The Englishman Jonathan Holt Titcomb (1819-1887) was the first Anglican bishop of Rangoon, Burma (today Yangon, Myanmar). Titcomb was consecrated bishop in 1877, and fervently spread the Gospel for five years in Burma. In 1881 he unfortunately fell over a cliff in the Karen hills, and had to retire from the bishopric in 1882 due to ill-health. Back in England, Titcomb became a deputy for the bishop of London, and was for a while president of the Metropolitan Anglo-Israel Association.
The Rt. Rev. Bishop J.H. Titcomb
The book ‘British-Israel: How I Came to Believe It'Â was originally published in 1875 under the title ‘The Anglo-Israel Post-Bag'. The book is not an introduction to, nor an explanation of, British-Israelism, but rather a step-by-step explanation of the personal difficulties which Titcomb encountered when he himself was introduced to British-Israelism. As Titcomb writes, “You will say, then, ‘What in the world has altered you?' I will tell you. I was thinking one day over the subject - anxious to do it full justice - and really desirous of discovering truth for its own sake, without prejudice or bigotry, when it occured to my mind that it would be only fair to look at what the advocates of this Anglo-Israel Theory said respecting the state of the Ten Tribes in their captivity." (p. 15)

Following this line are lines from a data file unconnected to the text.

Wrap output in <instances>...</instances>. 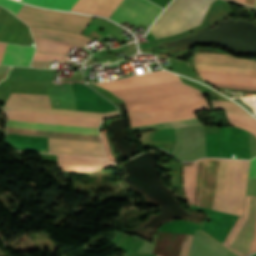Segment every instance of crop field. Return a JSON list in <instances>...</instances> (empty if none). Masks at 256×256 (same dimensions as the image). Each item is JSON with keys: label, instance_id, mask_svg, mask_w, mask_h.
Returning <instances> with one entry per match:
<instances>
[{"label": "crop field", "instance_id": "1", "mask_svg": "<svg viewBox=\"0 0 256 256\" xmlns=\"http://www.w3.org/2000/svg\"><path fill=\"white\" fill-rule=\"evenodd\" d=\"M214 0H174L152 26L156 39L199 26Z\"/></svg>", "mask_w": 256, "mask_h": 256}, {"label": "crop field", "instance_id": "2", "mask_svg": "<svg viewBox=\"0 0 256 256\" xmlns=\"http://www.w3.org/2000/svg\"><path fill=\"white\" fill-rule=\"evenodd\" d=\"M219 159H202L195 166H183V187L187 203L212 209Z\"/></svg>", "mask_w": 256, "mask_h": 256}, {"label": "crop field", "instance_id": "3", "mask_svg": "<svg viewBox=\"0 0 256 256\" xmlns=\"http://www.w3.org/2000/svg\"><path fill=\"white\" fill-rule=\"evenodd\" d=\"M130 121L209 110L201 94L126 105Z\"/></svg>", "mask_w": 256, "mask_h": 256}, {"label": "crop field", "instance_id": "4", "mask_svg": "<svg viewBox=\"0 0 256 256\" xmlns=\"http://www.w3.org/2000/svg\"><path fill=\"white\" fill-rule=\"evenodd\" d=\"M110 92L124 99L126 104L199 93V91L182 84L180 80L112 90Z\"/></svg>", "mask_w": 256, "mask_h": 256}, {"label": "crop field", "instance_id": "5", "mask_svg": "<svg viewBox=\"0 0 256 256\" xmlns=\"http://www.w3.org/2000/svg\"><path fill=\"white\" fill-rule=\"evenodd\" d=\"M18 14L24 15V16L40 18V19L56 21V22L72 24V25H78V26H83V27H85L86 24L88 23V21L91 19L90 16L42 10V9H38V8L28 6L25 4H23V6L19 10ZM19 15H16V16L19 17L21 20H23L28 25L49 27V28L74 32V33H78V34H80L82 32V30L84 29L83 27L72 26V25H67V24H62V23H56V22H51V21H46V20H40V19H35V18H30V17L19 16Z\"/></svg>", "mask_w": 256, "mask_h": 256}, {"label": "crop field", "instance_id": "6", "mask_svg": "<svg viewBox=\"0 0 256 256\" xmlns=\"http://www.w3.org/2000/svg\"><path fill=\"white\" fill-rule=\"evenodd\" d=\"M194 58L196 69L256 75V60L210 51H195Z\"/></svg>", "mask_w": 256, "mask_h": 256}, {"label": "crop field", "instance_id": "7", "mask_svg": "<svg viewBox=\"0 0 256 256\" xmlns=\"http://www.w3.org/2000/svg\"><path fill=\"white\" fill-rule=\"evenodd\" d=\"M255 198L247 196L244 218L239 217L223 243L241 256L247 255L248 251ZM254 251H256V202L248 254Z\"/></svg>", "mask_w": 256, "mask_h": 256}, {"label": "crop field", "instance_id": "8", "mask_svg": "<svg viewBox=\"0 0 256 256\" xmlns=\"http://www.w3.org/2000/svg\"><path fill=\"white\" fill-rule=\"evenodd\" d=\"M161 10L147 0H124L110 19L120 24L126 20L136 26L140 23L149 26Z\"/></svg>", "mask_w": 256, "mask_h": 256}, {"label": "crop field", "instance_id": "9", "mask_svg": "<svg viewBox=\"0 0 256 256\" xmlns=\"http://www.w3.org/2000/svg\"><path fill=\"white\" fill-rule=\"evenodd\" d=\"M250 161L234 160L230 185L228 213L242 216Z\"/></svg>", "mask_w": 256, "mask_h": 256}, {"label": "crop field", "instance_id": "10", "mask_svg": "<svg viewBox=\"0 0 256 256\" xmlns=\"http://www.w3.org/2000/svg\"><path fill=\"white\" fill-rule=\"evenodd\" d=\"M7 113H8V119H14V120L62 123V124L93 126V127H98L103 120L99 118H88V117H77V116H66V115H55V114H44V113H33V112L11 111V110H7Z\"/></svg>", "mask_w": 256, "mask_h": 256}, {"label": "crop field", "instance_id": "11", "mask_svg": "<svg viewBox=\"0 0 256 256\" xmlns=\"http://www.w3.org/2000/svg\"><path fill=\"white\" fill-rule=\"evenodd\" d=\"M197 71L213 87L256 90V76L254 75Z\"/></svg>", "mask_w": 256, "mask_h": 256}, {"label": "crop field", "instance_id": "12", "mask_svg": "<svg viewBox=\"0 0 256 256\" xmlns=\"http://www.w3.org/2000/svg\"><path fill=\"white\" fill-rule=\"evenodd\" d=\"M54 153L103 157L102 144L96 142H85L75 140L49 139ZM49 141V153H53Z\"/></svg>", "mask_w": 256, "mask_h": 256}, {"label": "crop field", "instance_id": "13", "mask_svg": "<svg viewBox=\"0 0 256 256\" xmlns=\"http://www.w3.org/2000/svg\"><path fill=\"white\" fill-rule=\"evenodd\" d=\"M233 160L220 159L213 209L226 212Z\"/></svg>", "mask_w": 256, "mask_h": 256}, {"label": "crop field", "instance_id": "14", "mask_svg": "<svg viewBox=\"0 0 256 256\" xmlns=\"http://www.w3.org/2000/svg\"><path fill=\"white\" fill-rule=\"evenodd\" d=\"M8 127L99 135L97 128L72 126V125H61V124H49V123H37V122L8 120Z\"/></svg>", "mask_w": 256, "mask_h": 256}, {"label": "crop field", "instance_id": "15", "mask_svg": "<svg viewBox=\"0 0 256 256\" xmlns=\"http://www.w3.org/2000/svg\"><path fill=\"white\" fill-rule=\"evenodd\" d=\"M176 79H178L177 75L167 71H161V72L149 73V74H144L139 76H133V77L126 78L124 80L107 82V83H102L98 85L108 90H111V89L130 87V86L155 83V82H162V81H169V80H176Z\"/></svg>", "mask_w": 256, "mask_h": 256}, {"label": "crop field", "instance_id": "16", "mask_svg": "<svg viewBox=\"0 0 256 256\" xmlns=\"http://www.w3.org/2000/svg\"><path fill=\"white\" fill-rule=\"evenodd\" d=\"M122 1L123 0H78L71 10L109 18Z\"/></svg>", "mask_w": 256, "mask_h": 256}, {"label": "crop field", "instance_id": "17", "mask_svg": "<svg viewBox=\"0 0 256 256\" xmlns=\"http://www.w3.org/2000/svg\"><path fill=\"white\" fill-rule=\"evenodd\" d=\"M34 37L51 39L59 42L73 43L80 46H85L90 40L82 35L71 34L58 30L44 29L29 26Z\"/></svg>", "mask_w": 256, "mask_h": 256}, {"label": "crop field", "instance_id": "18", "mask_svg": "<svg viewBox=\"0 0 256 256\" xmlns=\"http://www.w3.org/2000/svg\"><path fill=\"white\" fill-rule=\"evenodd\" d=\"M34 49L35 48L8 44L1 63L29 66Z\"/></svg>", "mask_w": 256, "mask_h": 256}, {"label": "crop field", "instance_id": "19", "mask_svg": "<svg viewBox=\"0 0 256 256\" xmlns=\"http://www.w3.org/2000/svg\"><path fill=\"white\" fill-rule=\"evenodd\" d=\"M7 134L101 142L99 136H93V135L68 134V133H57V132H46V131H35V130L13 129V128H8Z\"/></svg>", "mask_w": 256, "mask_h": 256}, {"label": "crop field", "instance_id": "20", "mask_svg": "<svg viewBox=\"0 0 256 256\" xmlns=\"http://www.w3.org/2000/svg\"><path fill=\"white\" fill-rule=\"evenodd\" d=\"M5 109L44 112V113H55V114H66V115H77V116H88V117H99V118H107V117L118 115L117 111L98 113V112L46 109V108H34V107L11 106V105H6Z\"/></svg>", "mask_w": 256, "mask_h": 256}, {"label": "crop field", "instance_id": "21", "mask_svg": "<svg viewBox=\"0 0 256 256\" xmlns=\"http://www.w3.org/2000/svg\"><path fill=\"white\" fill-rule=\"evenodd\" d=\"M7 104L51 108L48 95L12 93Z\"/></svg>", "mask_w": 256, "mask_h": 256}, {"label": "crop field", "instance_id": "22", "mask_svg": "<svg viewBox=\"0 0 256 256\" xmlns=\"http://www.w3.org/2000/svg\"><path fill=\"white\" fill-rule=\"evenodd\" d=\"M34 39L37 45L36 51L68 54L72 46L81 48L80 46L73 45V44H64V43H59V42L45 40V39H37V38H34Z\"/></svg>", "mask_w": 256, "mask_h": 256}, {"label": "crop field", "instance_id": "23", "mask_svg": "<svg viewBox=\"0 0 256 256\" xmlns=\"http://www.w3.org/2000/svg\"><path fill=\"white\" fill-rule=\"evenodd\" d=\"M58 159H59V162H62V163L76 164V165H82V166L106 167V166L112 165V163L106 160L84 158V157L58 155Z\"/></svg>", "mask_w": 256, "mask_h": 256}, {"label": "crop field", "instance_id": "24", "mask_svg": "<svg viewBox=\"0 0 256 256\" xmlns=\"http://www.w3.org/2000/svg\"><path fill=\"white\" fill-rule=\"evenodd\" d=\"M230 123L243 128L256 136V120L227 112Z\"/></svg>", "mask_w": 256, "mask_h": 256}, {"label": "crop field", "instance_id": "25", "mask_svg": "<svg viewBox=\"0 0 256 256\" xmlns=\"http://www.w3.org/2000/svg\"><path fill=\"white\" fill-rule=\"evenodd\" d=\"M21 1L29 2L32 4L49 7V8L70 10L77 0H21Z\"/></svg>", "mask_w": 256, "mask_h": 256}, {"label": "crop field", "instance_id": "26", "mask_svg": "<svg viewBox=\"0 0 256 256\" xmlns=\"http://www.w3.org/2000/svg\"><path fill=\"white\" fill-rule=\"evenodd\" d=\"M193 117H196L194 113L166 116V117H158V118H152V119H146V120L133 121V122H130V125H131V127H134V126L167 122V121L180 120V119L193 118Z\"/></svg>", "mask_w": 256, "mask_h": 256}, {"label": "crop field", "instance_id": "27", "mask_svg": "<svg viewBox=\"0 0 256 256\" xmlns=\"http://www.w3.org/2000/svg\"><path fill=\"white\" fill-rule=\"evenodd\" d=\"M197 123H199L197 118H193V119H187V120H180V121H173V122L160 123V124H154V125L134 127V128H131V130H132V132H135V131L146 130V129L179 127V126H185V125H191V124H197Z\"/></svg>", "mask_w": 256, "mask_h": 256}, {"label": "crop field", "instance_id": "28", "mask_svg": "<svg viewBox=\"0 0 256 256\" xmlns=\"http://www.w3.org/2000/svg\"><path fill=\"white\" fill-rule=\"evenodd\" d=\"M212 104H213V108H219L226 111H232V112L241 113L247 116H251L243 108H241L239 105H237L234 102L212 100Z\"/></svg>", "mask_w": 256, "mask_h": 256}, {"label": "crop field", "instance_id": "29", "mask_svg": "<svg viewBox=\"0 0 256 256\" xmlns=\"http://www.w3.org/2000/svg\"><path fill=\"white\" fill-rule=\"evenodd\" d=\"M0 5L7 8L9 11L16 15L18 10L22 6V3L15 2L12 0H0Z\"/></svg>", "mask_w": 256, "mask_h": 256}, {"label": "crop field", "instance_id": "30", "mask_svg": "<svg viewBox=\"0 0 256 256\" xmlns=\"http://www.w3.org/2000/svg\"><path fill=\"white\" fill-rule=\"evenodd\" d=\"M33 60L66 61V58H65L64 56H59V55H51V54L36 53Z\"/></svg>", "mask_w": 256, "mask_h": 256}, {"label": "crop field", "instance_id": "31", "mask_svg": "<svg viewBox=\"0 0 256 256\" xmlns=\"http://www.w3.org/2000/svg\"><path fill=\"white\" fill-rule=\"evenodd\" d=\"M63 170H71V171H83V172H93L100 168H94V167H81V166H75V165H66V164H60Z\"/></svg>", "mask_w": 256, "mask_h": 256}, {"label": "crop field", "instance_id": "32", "mask_svg": "<svg viewBox=\"0 0 256 256\" xmlns=\"http://www.w3.org/2000/svg\"><path fill=\"white\" fill-rule=\"evenodd\" d=\"M193 236L186 235L180 256H187ZM158 256V255H157Z\"/></svg>", "mask_w": 256, "mask_h": 256}, {"label": "crop field", "instance_id": "33", "mask_svg": "<svg viewBox=\"0 0 256 256\" xmlns=\"http://www.w3.org/2000/svg\"><path fill=\"white\" fill-rule=\"evenodd\" d=\"M249 178H256V158L251 160Z\"/></svg>", "mask_w": 256, "mask_h": 256}, {"label": "crop field", "instance_id": "34", "mask_svg": "<svg viewBox=\"0 0 256 256\" xmlns=\"http://www.w3.org/2000/svg\"><path fill=\"white\" fill-rule=\"evenodd\" d=\"M6 45L7 44H5V43H0V62H1V59H2V56H3V53L5 51Z\"/></svg>", "mask_w": 256, "mask_h": 256}, {"label": "crop field", "instance_id": "35", "mask_svg": "<svg viewBox=\"0 0 256 256\" xmlns=\"http://www.w3.org/2000/svg\"><path fill=\"white\" fill-rule=\"evenodd\" d=\"M237 1L243 3L244 0H237ZM244 3H245V4H248V5H251V6H254L255 0H245Z\"/></svg>", "mask_w": 256, "mask_h": 256}, {"label": "crop field", "instance_id": "36", "mask_svg": "<svg viewBox=\"0 0 256 256\" xmlns=\"http://www.w3.org/2000/svg\"><path fill=\"white\" fill-rule=\"evenodd\" d=\"M7 68H8V66L0 65V73L3 72Z\"/></svg>", "mask_w": 256, "mask_h": 256}, {"label": "crop field", "instance_id": "37", "mask_svg": "<svg viewBox=\"0 0 256 256\" xmlns=\"http://www.w3.org/2000/svg\"><path fill=\"white\" fill-rule=\"evenodd\" d=\"M255 6H256V4H255Z\"/></svg>", "mask_w": 256, "mask_h": 256}]
</instances>
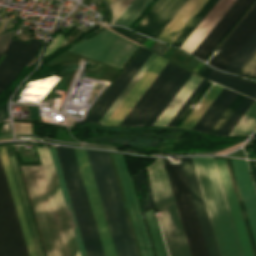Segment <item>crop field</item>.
Segmentation results:
<instances>
[{
    "label": "crop field",
    "mask_w": 256,
    "mask_h": 256,
    "mask_svg": "<svg viewBox=\"0 0 256 256\" xmlns=\"http://www.w3.org/2000/svg\"><path fill=\"white\" fill-rule=\"evenodd\" d=\"M213 158L214 159H224V161H225V164H226V167H227L230 179H231V183H232V186H233V189H234L237 201H238V205H239V208L241 211V215H242L245 229H246V232L248 235L252 253H253V256H256V245H255V242H256V194L252 188V184H251L250 178L248 176L247 163H246V161L232 159V163H233L234 170H235V173L237 176L241 194H242V197L244 200V204H245L248 218L250 221V225H251V228L253 231L255 242H254L251 228H250V225L248 222L244 204H243V201L241 198L239 187H238V184L236 181L234 170H233V167L231 164V160H230V158H227V157H213ZM214 161H215V165L217 168V172H218L221 186H222V189L224 192V196L226 199V203L228 206V210L230 213V217H231L232 224H233V227L235 230V234L237 237V241L239 244L241 254H242V256H252L249 242L247 239V235H246L244 225L242 222V218L240 215V211H239V208L237 205V201H236V198H235V195H234V192H233L230 180H229V176H228L224 161L223 160H214ZM226 161L231 169L237 193L235 191L234 184H233Z\"/></svg>",
    "instance_id": "crop-field-1"
},
{
    "label": "crop field",
    "mask_w": 256,
    "mask_h": 256,
    "mask_svg": "<svg viewBox=\"0 0 256 256\" xmlns=\"http://www.w3.org/2000/svg\"><path fill=\"white\" fill-rule=\"evenodd\" d=\"M118 256H138L108 152L86 150Z\"/></svg>",
    "instance_id": "crop-field-2"
},
{
    "label": "crop field",
    "mask_w": 256,
    "mask_h": 256,
    "mask_svg": "<svg viewBox=\"0 0 256 256\" xmlns=\"http://www.w3.org/2000/svg\"><path fill=\"white\" fill-rule=\"evenodd\" d=\"M221 256H241L212 157H192Z\"/></svg>",
    "instance_id": "crop-field-3"
},
{
    "label": "crop field",
    "mask_w": 256,
    "mask_h": 256,
    "mask_svg": "<svg viewBox=\"0 0 256 256\" xmlns=\"http://www.w3.org/2000/svg\"><path fill=\"white\" fill-rule=\"evenodd\" d=\"M158 213H162L161 224L170 256H190L166 169L162 159L145 167Z\"/></svg>",
    "instance_id": "crop-field-4"
},
{
    "label": "crop field",
    "mask_w": 256,
    "mask_h": 256,
    "mask_svg": "<svg viewBox=\"0 0 256 256\" xmlns=\"http://www.w3.org/2000/svg\"><path fill=\"white\" fill-rule=\"evenodd\" d=\"M48 256H68L42 166L22 167Z\"/></svg>",
    "instance_id": "crop-field-5"
},
{
    "label": "crop field",
    "mask_w": 256,
    "mask_h": 256,
    "mask_svg": "<svg viewBox=\"0 0 256 256\" xmlns=\"http://www.w3.org/2000/svg\"><path fill=\"white\" fill-rule=\"evenodd\" d=\"M164 161H180L165 158ZM191 256H208L180 162H165Z\"/></svg>",
    "instance_id": "crop-field-6"
},
{
    "label": "crop field",
    "mask_w": 256,
    "mask_h": 256,
    "mask_svg": "<svg viewBox=\"0 0 256 256\" xmlns=\"http://www.w3.org/2000/svg\"><path fill=\"white\" fill-rule=\"evenodd\" d=\"M185 72L169 62L120 125H145Z\"/></svg>",
    "instance_id": "crop-field-7"
},
{
    "label": "crop field",
    "mask_w": 256,
    "mask_h": 256,
    "mask_svg": "<svg viewBox=\"0 0 256 256\" xmlns=\"http://www.w3.org/2000/svg\"><path fill=\"white\" fill-rule=\"evenodd\" d=\"M137 47L105 29L100 34L74 45L70 52L122 68Z\"/></svg>",
    "instance_id": "crop-field-8"
},
{
    "label": "crop field",
    "mask_w": 256,
    "mask_h": 256,
    "mask_svg": "<svg viewBox=\"0 0 256 256\" xmlns=\"http://www.w3.org/2000/svg\"><path fill=\"white\" fill-rule=\"evenodd\" d=\"M0 256H29L0 160Z\"/></svg>",
    "instance_id": "crop-field-9"
},
{
    "label": "crop field",
    "mask_w": 256,
    "mask_h": 256,
    "mask_svg": "<svg viewBox=\"0 0 256 256\" xmlns=\"http://www.w3.org/2000/svg\"><path fill=\"white\" fill-rule=\"evenodd\" d=\"M106 256H117L85 149L74 148Z\"/></svg>",
    "instance_id": "crop-field-10"
},
{
    "label": "crop field",
    "mask_w": 256,
    "mask_h": 256,
    "mask_svg": "<svg viewBox=\"0 0 256 256\" xmlns=\"http://www.w3.org/2000/svg\"><path fill=\"white\" fill-rule=\"evenodd\" d=\"M255 31L256 3L220 45L219 53L214 55L207 63L224 70Z\"/></svg>",
    "instance_id": "crop-field-11"
},
{
    "label": "crop field",
    "mask_w": 256,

Being an early and prominent British-Israelite, it must be mentioned that bishop Titcomb viewed all the Nordic, Germanic, and Anglo-Saxon peoples as the descendants of the Lost Tribes of Israel, just as the founder of British-Israelism, John Wilson, did, in ‘Our Israelitish Origin' (1840). Some later British-Israelites have followed another branch of British-Israelism as taught by Edward Hine, an Englishman of Jewish origin, who claimed that only Anglo-Saxons and Jews were Israel and Judah, respectively, but nothing of this sort is to be found in this book from 1875 by bishop Titcomb. This can be illustrated by the bishop's interpretation of Ezekiel chap. 37, concerning the future Spiritual Resurrection and Re-Union of Israel and Judah, of which he wrote that “we should have a representation of the Teutonic and Keltic races, or, at least, a large portion of them, lying in Britain, Gaul, Germany, Denmark, and Scandinavia, waiting to be collected into one nationalized mass." (p. 152)
There are many oddities in this book, but considering that it is the work of a pioneer, and also that it is a very personal testimony, it only adds to the charm of a book written at a time, 1875, when Britannia ruled the waves and the peoples of Europe were establishing themselves as masters of world-wide colonial empires.